抜粋文:
失敗事例

事例名称 富士市ビル解体工事での外壁崩落事故
代表図
事例発生日付 2003年03月14日
事例発生地 静岡県富士市吉原
事例発生場所 ビル解体工事現場
事例概要 静岡県富士市の7階建て旧ヤオハンビル解体工事現場において、鉄骨コンクリートの外壁の一部が数十メートル下の県道に落下。崩落当時、県道上において信号待ちの乗用車2 台が下敷きとなる。うち、自動車内で2 名が死亡、2 名が負傷。落下した工事作業員2 名が死亡した。工事責任者が工期を短縮するために作業手順を省略したことや、構造物の不安定な構造および老朽化に対する安全措置を怠ったことが主な原因である。
事象 2003年3月14日15時35分頃、静岡県富士市吉原2丁目の7階建て旧ヤオハンビル解体工事現場において、鉄骨コンクリートの外壁の一部(高さ約3m、幅約15m、重さ約37トン)が数十メートル下の県道に落下。崩落当時、県道上において信号待ちの乗用車2 台が下敷きとなった。うち、自動車内で2 名が死亡、2 名が負傷。落下した工事作業員2 名が死亡した。

練習課題:
A) ビル解体事故の事例文にある次の一文を英語に訳せ。「工事責任者が工期を短縮するために作業手順を省略したことや、構造物の不安定な構造および老朽化に対する安全措置を怠ったことが主な原因である。」
B) ビル解体事故の事例文を、最後の文の後から書き進めよ。

データ:
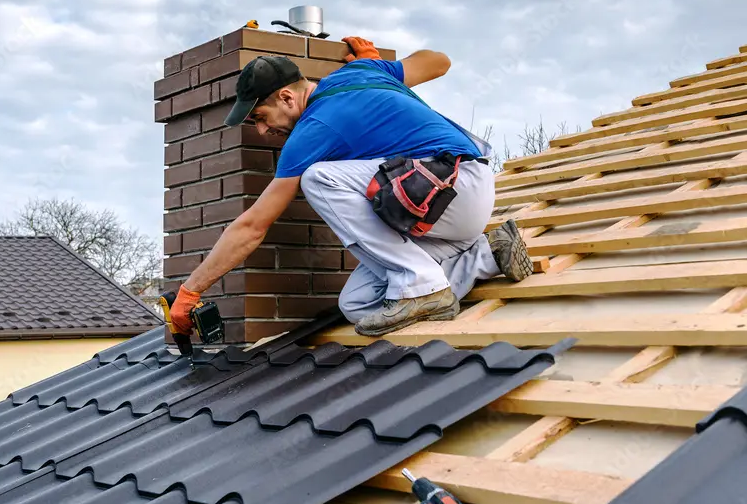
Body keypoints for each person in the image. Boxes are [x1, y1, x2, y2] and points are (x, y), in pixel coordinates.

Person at [168, 36, 532, 338]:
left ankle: (422, 284)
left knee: (319, 177)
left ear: (286, 97)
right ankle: (486, 255)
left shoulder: (313, 130)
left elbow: (252, 226)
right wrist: (383, 69)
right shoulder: (363, 70)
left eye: (260, 118)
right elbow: (439, 61)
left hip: (453, 186)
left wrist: (191, 290)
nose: (263, 132)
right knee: (357, 304)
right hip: (447, 211)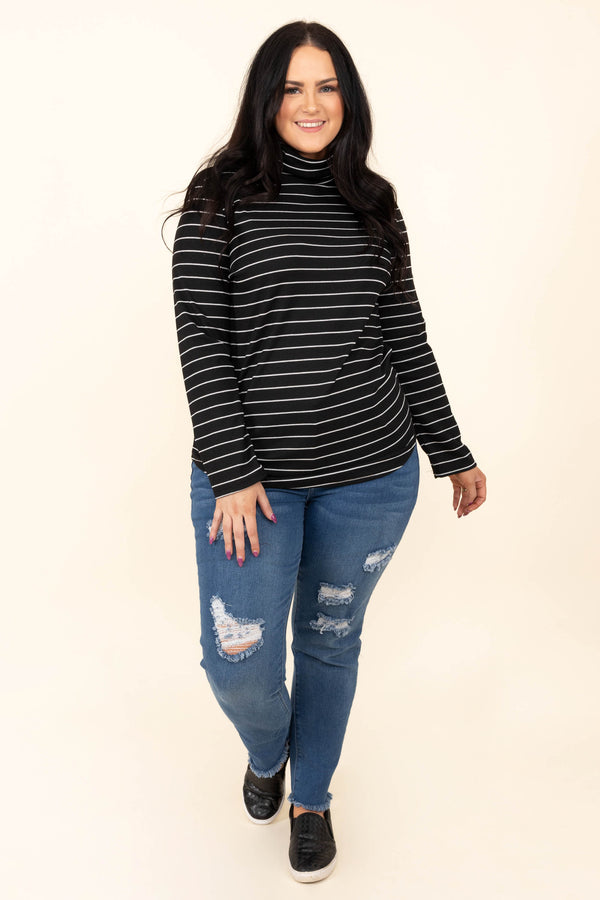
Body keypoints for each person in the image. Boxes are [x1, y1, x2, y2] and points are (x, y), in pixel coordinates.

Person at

解答:
A) The main causes were that the person in charge of the work skipped steps in the work procedure in order to shorten the construction period, and failed to take safety measures against the unstable structure and aging of the building.

B)
経過 事故当時解体現場では、壁を重機で建物の内側に倒すためアセチレンガスで壁を溶断していた。同時にコンクリート製の外壁を支える2本の鉄骨に穴を開けてワイヤを取り付ける作業を行っており、作業員が外壁を上り下りしていた。ワイヤは鉄骨につないだが、外壁をビルの内側に牽引する2台の重機への接続は済んでいなかった。
その後、ガスバーナーで鉄骨の下部に切れ目を入れて内側に引き倒す予定だったが、突然「バキッ」という音がして外壁が道路側に崩落。鉄骨を土台のプレートに固定していたボルトが折れた音とみられる。
崩落部分は建物の外壁と柱、その柱が支えていた6 階の床及び梁で、高さ約3m、幅約15m、重さ約37トンだった。5階部分の落ちた壁は鉄筋コンクリート製で、上部がひさしのようにビルの外側に約1.5m張り出していた。
原因 1 工期の遅れを挽回するために、事前に作った解体計画書を無視し、通常なら一週間かかる作業を二日でこなすハイペースで作業を進めるなど、解体手順を遵守しなかったこと。
2 一次下請けと二次下請け業者が途中から変わり、工事が中断したため、下請けと元請けとの意思疎通が不足していたこと。
3 当該建物は外壁の重心が建物外側にかかっている不安定な構造で、建物外部への崩落防止措置を取る必要があったにもかかわらず、工事責任者が作業を短縮するために上部床面のコンクリートを除去する作業も省いたこと。
4 建物の老朽化のために、当初建築部分と増築部分の接続部分のボルトが多数抜け落ちており、接続部分の強度が低下していたこと。
対処 国土交通省は都道府県や建設関連団体に対し、解体工事の安全確保に万全の措置を講ずるよう通知を出すとともに、「建築物の解体工事における外壁の崩落等による公衆災害防止対策に関するガイドライン」を取りまとめた。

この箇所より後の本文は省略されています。